Hi, I'm

Haoli Yin

I build systems that learn to see.

Writing

All writing →

Now

Building

The VLM training, eval, and curation stack at Datology. Currently building a data curation RL environment, and the autoresearch harness that runs it for post-training.

Exploring

Robotics. Currently hands-on with the open-source Refiner and WGO-Bench tooling for robot-data curation. What changes when perception has physical consequences, and how much of AI research itself can be automated.

Practicing

Viola, 10+ years now. Currently working through Romanze, Op.85 (Bruch, Max).

Cooking

Lately: the chipotle chicken packets from Costco, rice-steamer one-pot meals, and hosting hot pot dinner nights.

Work

20/20 Vision Language Models

Data curation alone, no architecture or training changes, closing most of the gap to frontier VLMs. A 2B model beat InternVL3.5-2B by 9.9 points at 17x less training compute.

DatologyAI

DatBench

A cleaner suite of VLM evals: up to 70% of some existing benchmark questions turned out to be answerable without looking at the image.
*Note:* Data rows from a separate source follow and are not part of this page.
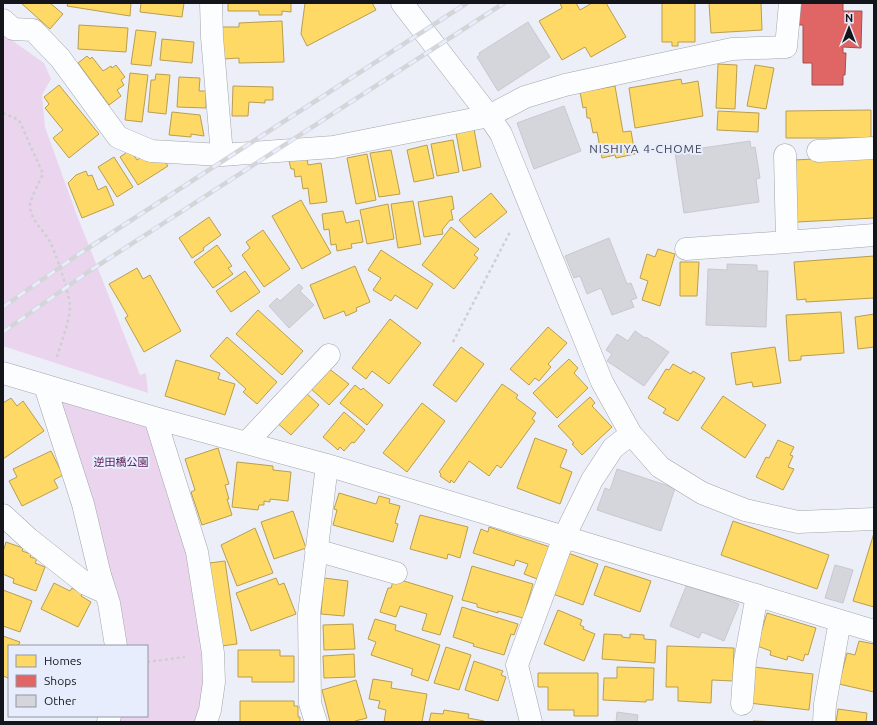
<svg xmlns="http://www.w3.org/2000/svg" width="877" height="725" font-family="Ubuntu,'Noto Sans JP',sans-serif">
<rect width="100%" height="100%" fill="#eceff8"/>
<!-- green -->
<path fill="#ebd5ee" d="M3,34L44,63L51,79L42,95L45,127L76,213L140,375L146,373L148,393L3,346Z
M55,394L156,427L190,553L208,668L196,722H114L116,716H147V646H123Z"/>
<!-- homes -->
<path fill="#ffd966" stroke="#b89e4f" d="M21,3H50L63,14L50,29Z
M68,3H131L130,16L67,6Z
M141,3H184L182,17L140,12Z
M228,3H291V12L282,11V15H259V11H228Z
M305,3H372L376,10L307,46L301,34Z
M560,3H576L580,10L592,3H603V4L606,3L626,37L591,57L585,47L562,60L539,21L562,8Z
M662,3H695V42H678V46H672V42H662Z
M709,3H761L762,30L711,33Z
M282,21L284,62L239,63V58L223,59L222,27H239V23Z
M79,25L128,28L126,52L78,49Z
M136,30L156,32L151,66L131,64Z
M162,39L194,42L192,63L160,60Z
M87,56L90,59L92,57L103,71L111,66L112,68L116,65L125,77L121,80L124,85L117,90L121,96L109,105L78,63Z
M718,64L737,65L735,109L716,108Z
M755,65L774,68L766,109L747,106Z
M130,73L148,75L142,122L125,120Z
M156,74L170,75L166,114L148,112L151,80H155Z
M179,77L200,78L199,91H206V108L177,107Z
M681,79L682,84L698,81L703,116L635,128L629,88Z
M59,85L99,134L69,158L53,138L63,130L45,108L49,104L44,97Z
M233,86L273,87V100H265V103L249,102L248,116H232Z
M615,86L623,132L631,131L635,154L616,158L615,155L602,158L597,132L593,133L590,118H587L586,107L583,108L580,92Z
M871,110V138H786V111Z
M718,111L759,113L758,132L717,130Z
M172,112L200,115L204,136L191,134V137L169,135Z
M474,129L481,167L463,171L456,133Z
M453,140L459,172L437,176L431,144Z
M427,145L434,178L414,182L407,150Z
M130,150L137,160L143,156L147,162L157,156L162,157L168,166L138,185L120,157Z
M391,150L400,194L379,197L370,153Z
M367,154L376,200L356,204L347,158Z
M874,156V218L797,222L794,160Z
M114,157L133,187L117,197L98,167Z
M307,158L308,165L321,163L327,202L310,204L308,188L303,189L301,176L295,177L294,169H291L289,161Z
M86,171L88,176L92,175L98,190L106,186L114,205L82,218L68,183L76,175Z
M491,193L507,212L475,238L459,220Z
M452,196L454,209L451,210L453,220H450L442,230L443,234L424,237L418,202Z
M301,200L331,253L302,269L272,216Z
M413,201L421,244L398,248L391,204Z
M388,204L394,239L367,244L360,210Z
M343,211L346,223L359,220L363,242L351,244L352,248L337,251L336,244L331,245L329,229L324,230L322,214Z
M209,217L221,235L203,248L204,250L192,258L179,238Z
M451,227L479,249L474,255L478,258L454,289L422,265Z
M263,230L290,269L264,287L242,255L250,248L246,242Z
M217,245L232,266L228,268L233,274L213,288L194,262Z
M658,249L675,254L660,306L642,300L648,281L640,278L647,254L655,257Z
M381,250L433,284L417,309L395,295L391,301L373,290L381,278L368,270Z
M874,256V298L806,302V299L797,300L794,262Z
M680,262H699L697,296H680Z
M355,266L370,302L356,308L357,311L346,316L344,311L324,319L310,285Z
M137,268L143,279L150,275L181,331L144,352L125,318L128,316L109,284Z
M245,271L260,292L231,312L216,291Z
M258,310L303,351L282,375L236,334Z
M841,312L844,353L801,356V360L789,361L786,315Z
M874,314V347L858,349L855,317Z
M390,319L421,343L389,384L372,371L366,379L352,368Z
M548,327L567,343L548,364L551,367L539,381L535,378L529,385L510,369Z
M227,337L277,382L257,404L243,392L246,389L210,356Z
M461,347L484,364L456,402L433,385Z
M775,347L781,383L753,387L752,382L736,385L731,353Z
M569,359L578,368L574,373L588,388L557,418L533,393Z
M176,360L220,373L218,379L235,384L225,415L165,396Z
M673,364L691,374L693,371L705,378L678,421L663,413L666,409L648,398L666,369L669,370Z
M328,368L349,384L329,405L310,388Z
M502,384L518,395L516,398L536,413L532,419L535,421L501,468L497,465L489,476L469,461L454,483L451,480L450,483L440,476L441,474L439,472Z
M355,385L361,390L363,388L383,405L367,425L340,403Z
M305,392L319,405L291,435L276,422Z
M723,396L766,425L745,458L701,428Z
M590,397L595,403L592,406L612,427L582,455L572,444L574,443L558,426Z
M11,398L17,406L23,401L44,431L3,459V403Z
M422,403L445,421L407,472L383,453Z
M344,412L365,430L354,443L352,442L344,451L340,447L338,450L323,437Z
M535,438L567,450L560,467L572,472L560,504L517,488Z
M778,440L794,447L790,455L793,456L788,467L794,469L783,490L756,477L766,457L769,458Z
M218,448L229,484L225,485L229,499H227L232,515L202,525L191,492L195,490L185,459Z
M51,451L63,475L54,480L58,488L22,506L9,481L17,477L13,469Z
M237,462L273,466V470L291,472L288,501L270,499V502L264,501V505H259L258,510L232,507Z
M339,493L376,504L379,496L390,499L389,503L400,506L395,523L398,524L393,542L333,525L337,510L334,509Z
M293,511L306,548L274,559L261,522Z
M420,515L468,527L460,558L448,554L447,559L410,549Z
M733,521L829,555L817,589L721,555Z
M489,527L550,547L540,580L524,574L528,564L516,560L514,566L473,553L481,529L488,532Z
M255,528L273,573L237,586L221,545Z
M874,533V607L853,601Z
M6,542L23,548L22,551L31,554L30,557L37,559L35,563L45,567L36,591L13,583L14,579L3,574V552Z
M568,553L598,564L583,605L553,594Z
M225,561L237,644L221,646L209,563Z
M472,566L533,584L523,618L498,611V613L477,607V604L462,600Z
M605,566L651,581L640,612L594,595Z
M276,578L279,585L284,583L296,614L251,631L236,593Z
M324,578L348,581L344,616L321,614Z
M394,578L453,596L440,635L422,630L427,614L400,606L396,617L380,612L388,588H391Z
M54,583L70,591L72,588L82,593L81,596L91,602L78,627L41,609Z
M3,590L32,601L20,632L3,626Z
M462,607L518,624L514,635L511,634L504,655L473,646L474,644L453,637Z
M558,610L582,620L580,625L584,627L583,629L595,634L584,661L544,644Z
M767,613L816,628L808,655L805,654L803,661L788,656L787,660L770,655L771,651L757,646Z
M375,619L396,625L395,630L440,645L428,681L411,675L413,669L371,655L376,642L368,639Z
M353,624L355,649L324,650L323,625Z
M604,634L622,635V637L630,638V634L644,635V639L656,640L655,663L602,659Z
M3,636L20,642L18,646H9V674L8,678L3,676Z
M859,641L874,644V692L839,684L847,653L855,655Z
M667,646L734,648L733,681L712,680L711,703L678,701V687H666Z
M446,647L471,655L459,690L434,683Z
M238,650H280V656H294V682H252V677H238Z
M354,654L355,677L324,678L323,656Z
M474,661L503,671L501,675L506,677L498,701L465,690Z
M617,667L654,668L653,700H646V702L603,700L604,678H617Z
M754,667L813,674L809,710L749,703Z
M538,673H598V716H574V710H548V687H538Z
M373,679L392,682L391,688L427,694L422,722H384L386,710L378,708L380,701L369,699Z
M356,680L367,718L355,721V722H330L322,690Z
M240,701H294V706H298V717H300V722H240Z
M838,709L867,713L866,722H836Z
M444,710L469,714L468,718L484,721V722H429L431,713L443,714Z
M753,721L783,722H753Z"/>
<!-- shops -->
<path fill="#e06666" stroke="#a24e4f" d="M799,3H843V11H862L861,48L843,47V53H846L845,75H843V85H812V63H803V25H799Z"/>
<!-- building -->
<path fill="#d5d5dc" stroke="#c8c8cf" d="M528,22L550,57L498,91L477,57L480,55L479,53Z
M564,106L581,151L534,169L517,123Z
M750,141L751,148L755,147L760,178L756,179L759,202L684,213L675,152Z
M609,238L627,284L631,283L637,298L631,300L634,307L612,315L601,288L587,294L580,276L574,278L565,256Z
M727,264L757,265V271H768L766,327L706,325L708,269L727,270Z
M299,284L303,288L300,291L314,305L289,328L269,306L277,298L280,301Z
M635,331L645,338L646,337L669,352L644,386L607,361L612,354L606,350L617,334L628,341Z
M617,469L675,488L661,531L597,510L605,488L610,490Z
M835,565L853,570L843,603L825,598Z
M687,584L739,604L724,641L702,632L699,638L670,626Z
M617,712L638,715L637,722H616Z"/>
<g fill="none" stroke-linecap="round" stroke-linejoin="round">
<!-- minor casing -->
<g stroke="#a2a5ac" stroke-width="23">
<path id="minor" d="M211,3L212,37L222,155
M402,3L489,116L501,134L602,382L631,434L660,467L702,493L745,510L798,522L874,519
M3,20L13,29L33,30L60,58L118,137L151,151L222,155L333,147L489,116L525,97L565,85L634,70L732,49L786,47L790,3
M818,151L874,148
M785,155L787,242L874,235
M686,249L787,242
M3,373L155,418L327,465L874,631
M45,386L83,504L100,575L109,603L116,646
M155,418L197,552L213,653L214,682L210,710L206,722
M247,442L329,355
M3,515L29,539L86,584L106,593
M316,550L396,573
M742,704L745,661L757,595
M108,722L110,716
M316,722L310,703L309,614L327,465
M531,722L517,665L564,537L592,480L613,448L631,434
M824,722L825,704L840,621"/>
</g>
<!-- path -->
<path stroke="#cecfd2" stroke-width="2.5" stroke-dasharray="3 3" stroke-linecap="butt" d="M3,113L19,120L43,174C40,180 30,200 30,205C30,219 42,229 49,240C55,250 71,298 70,309C68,326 61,344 56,359
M453,342L510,232
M147,662L185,657"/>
<!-- minor -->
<use href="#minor" stroke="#fcfdfe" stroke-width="22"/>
<!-- rail casing -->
<g stroke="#d4d5d8" stroke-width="4.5">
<path id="rail" d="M3,307L79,254L467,3
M3,332L88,272L504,3"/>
</g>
<!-- rail -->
<use href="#rail" stroke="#e7edfd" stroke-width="3" stroke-dasharray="9" stroke-linecap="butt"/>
</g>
<g text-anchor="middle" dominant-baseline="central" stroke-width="4" stroke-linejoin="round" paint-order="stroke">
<!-- park labels -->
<g font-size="11" fill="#5a1957" stroke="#e7edfd">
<text x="121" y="462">逆田橋公園</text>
</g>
<!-- neighbourhood labels -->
<g font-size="12" letter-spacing="1" fill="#3d414f" stroke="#e7edfd">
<text x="646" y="148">NISHIYA 4-CHOME</text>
</g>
</g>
<!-- border -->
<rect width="877" height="725" fill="none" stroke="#13151a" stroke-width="8"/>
<!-- legend -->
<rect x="8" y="645" width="140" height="72" fill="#e7edfd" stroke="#9297a2"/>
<rect x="16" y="655" width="20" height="12" fill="#ffd966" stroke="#9297a2"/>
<text x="44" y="665" font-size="12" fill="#13151a">Homes</text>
<rect x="16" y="675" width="20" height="12" fill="#e06666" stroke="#9297a2"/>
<text x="44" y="685" font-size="12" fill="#13151a">Shops</text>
<rect x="16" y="695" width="20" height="12" fill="#d5d5dc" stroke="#9297a2"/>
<text x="44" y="705" font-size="12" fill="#13151a">Other</text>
<!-- north arrow -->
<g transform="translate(849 28)" stroke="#e7edfd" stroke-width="3" paint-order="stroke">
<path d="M0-3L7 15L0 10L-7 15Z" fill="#13151a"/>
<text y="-6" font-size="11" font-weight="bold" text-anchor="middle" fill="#13151a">N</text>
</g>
</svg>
Filtering fixed that and got a 13x average speedup.

DatologyAI

BeyondWeb

A framework for synthetic pretraining data at trillion-token scale. Smaller models trained on it match or beat larger models trained on competing synthetic data.

DatologyAI

UniCat

Showed that training sensor modalities independently and concatenating at inference beats joint fusion for multimodal re-identification. The result that made me take data-level decisions seriously as a research variable.

NeurIPS · UniReps · Modern Intelligence

Seeing

I think a lot about why biological perception works differently.

A human eye doesn't fuse modalities the way a late-fusion model does. It doesn't even try. Different sensory streams stay partially independent, get integrated at multiple levels, and the system tolerates ambiguity instead of resolving it into a single embedding. That's closer to what UniCat stumbled into than what most fusion architectures try to do.

I don't have a grand theory here. I just notice that the hardest perception problems I've worked on were hard because we imposed the wrong structure on the input, not because we lacked capacity in the model. Biological systems don't seem to make that mistake as often. I want to understand why.

Robotics and embodied AI pull on this thread. Perception with physical consequences is different from perception for retrieval or classification. When your next action depends on what you see, the cost of misperception is immediate. I want to understand where that changes the design.